There was a strange smell. Briny, decaying, like mouldering seaweed, only somehow more foul than that. For a moment he couldn’t place it, then he realised where he had encountered it before: in his mother’s room at Bagshaw Terrace.
The dead seagull!
He looked around the room, but there was no sign of it. The last one had been in a plastic bag – but this room was
full
of carrier bags and boxes! He made himself calm down.
He closed his eyes again, and tried to picture the room as it had been this morning. There would be a new bag somewhere, or signs of disturbance.
He opened his eyes, looked around. Nothing seemed to have been moved, nothing added. He went across and opened the window. The two of them were playing down in the garden: two sisters, chasing each other round, such an innocent scene.
He turned back to the room and thought. He had to be methodical.
He stripped his bedding back, then peered underneath the camp bed. Nothing.
He sat on the bed and tried again to look for anything that had been moved. Again, he had no luck. He tried to work out if there was a part of the room where the smell was strongest, but there was not. He started poking about in the bags and boxes, cautiously at first, then gaining steadily in confidence.
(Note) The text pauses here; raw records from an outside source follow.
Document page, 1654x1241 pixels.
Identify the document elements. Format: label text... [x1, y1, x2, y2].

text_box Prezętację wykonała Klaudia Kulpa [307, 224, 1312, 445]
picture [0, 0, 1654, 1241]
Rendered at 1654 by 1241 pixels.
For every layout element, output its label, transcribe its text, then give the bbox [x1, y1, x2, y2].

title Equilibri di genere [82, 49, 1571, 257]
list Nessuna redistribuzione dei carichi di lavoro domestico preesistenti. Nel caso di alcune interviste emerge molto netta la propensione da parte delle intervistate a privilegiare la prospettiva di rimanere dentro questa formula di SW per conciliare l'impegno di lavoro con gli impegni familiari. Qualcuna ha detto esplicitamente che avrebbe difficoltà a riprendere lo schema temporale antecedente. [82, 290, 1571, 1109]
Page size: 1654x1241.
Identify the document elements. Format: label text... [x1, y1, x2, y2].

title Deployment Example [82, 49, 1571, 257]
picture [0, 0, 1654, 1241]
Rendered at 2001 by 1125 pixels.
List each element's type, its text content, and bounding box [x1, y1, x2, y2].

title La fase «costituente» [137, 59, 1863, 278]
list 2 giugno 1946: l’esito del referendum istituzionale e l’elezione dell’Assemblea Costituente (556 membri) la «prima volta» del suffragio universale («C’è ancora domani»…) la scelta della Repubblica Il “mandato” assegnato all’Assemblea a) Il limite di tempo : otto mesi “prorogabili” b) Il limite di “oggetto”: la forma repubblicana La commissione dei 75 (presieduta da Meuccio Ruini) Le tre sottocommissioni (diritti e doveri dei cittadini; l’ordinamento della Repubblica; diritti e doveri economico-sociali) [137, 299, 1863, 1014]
Quarter of an hour later, he gave up the search.
His first inclination was to go downstairs and confront the little demon, demand to know what she had done to his room. But he knew that would achieve little, other than to give her the satisfaction of knowing she had upset him.
He went across to the window and looked down into the garden. Tina and Kirsty had stopped playing now. They were sitting side by side on the stone bench at the far end of the garden. Kirsty was hunched forward, with her head bent low over a glossy magazine. Tina sat back with her feet on the bench, her knees tucked up under her chin. She was fiddling with something – a ball of wool, a small doll, a dead mouse for all Matt knew – and every so often she would pause and look up at his open window.
He turned away and found his current book on the floor by the camp bed. He picked it up, then straightened. Either the open window had cleared the smell or he was getting used to it. Or perhaps he had been imagining things.
He went downstairs.
~
“Guess what?”
Matt looked up. His mother stood in the doorway in her grey interview suit. She looked happy, her cheeks flushed, her eyes bright and dancing. He couldn’t remember the last time she had looked like this.
“You and Dad are getting back together again?”
Instantly, her expression changed: the familiar hard lines appearing across her forehead, her mouth twitching as she stopped herself from responding. She reached up, patted the hair she had tied back neatly this morning.
Matt returned his gaze to the pages of his book.